**YOUR TASK**:
Could you rewrite the fishing thread's passage starting with "## bambam (Jun" and going on through "published public numbers.", swapping "yahoo" for "fellow"?

**QUOTED PASSAGE**:
Awesome report. Glad you a good day on the water. I remember being out at an artificial reef near the Zuez, and was hovering over the spot. Just bumping her inter reverse against the current and some other guy must have wanted to fish the same spot so he was actually backing up letting the current push him towards me, Engines to engine. Had to get on the throttle a couple of and even moved.. I definitely sent a lot of foul language his way.


----------



## bambam (Jun 12, 2009)

Great report and nice shark. Sounds like you got good control of your temper.


----------



## salinesolution (May 26, 2013)

I may have had an issue with the same guy on Friday. I was just checking spots to see how thick the fish were on various public spots & trolling some plastic between some that were close together. Ran up on a spot with 1 boat anchored on it so I set my troll to go by 60-70 feet off his transom. I was just barely creeping along & this yahoo shows up in a large Pursuit & drove right over my 2 lines trying to find the spot. 

I tried shouting to him that he was heading for my lines but he was too busy maneuvering around the anchored boat & watching his bottom machine. The sad part was the wreck was right on the published public numbers.

**SOURCE MATERIAL**:

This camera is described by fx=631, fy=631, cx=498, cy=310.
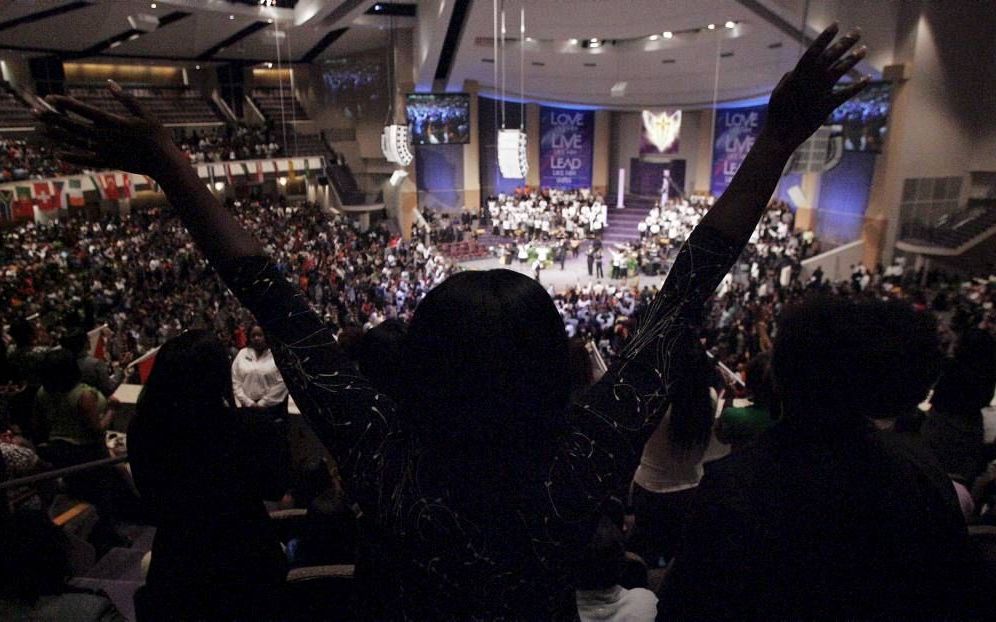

**ANSWER FOR THIS EXERCISE**:
## bambam (Jun 12, 2009)

Great report and nice shark. Sounds like you got good control of your temper.


----------



## salinesolution (May 26, 2013)

I may have had an issue with the same guy on Friday. I was just checking spots to see how thick the fish were on various public spots & trolling some plastic between some that were close together. Ran up on a spot with 1 boat anchored on it so I set my troll to go by 60-70 feet off his transom. I was just barely creeping along & this fellow shows up in a large Pursuit & drove right over my 2 lines trying to find the spot. 

I tried shouting to him that he was heading for my lines but he was too busy maneuvering around the anchored boat & watching his bottom machine. The sad part was the wreck was right on the published public numbers.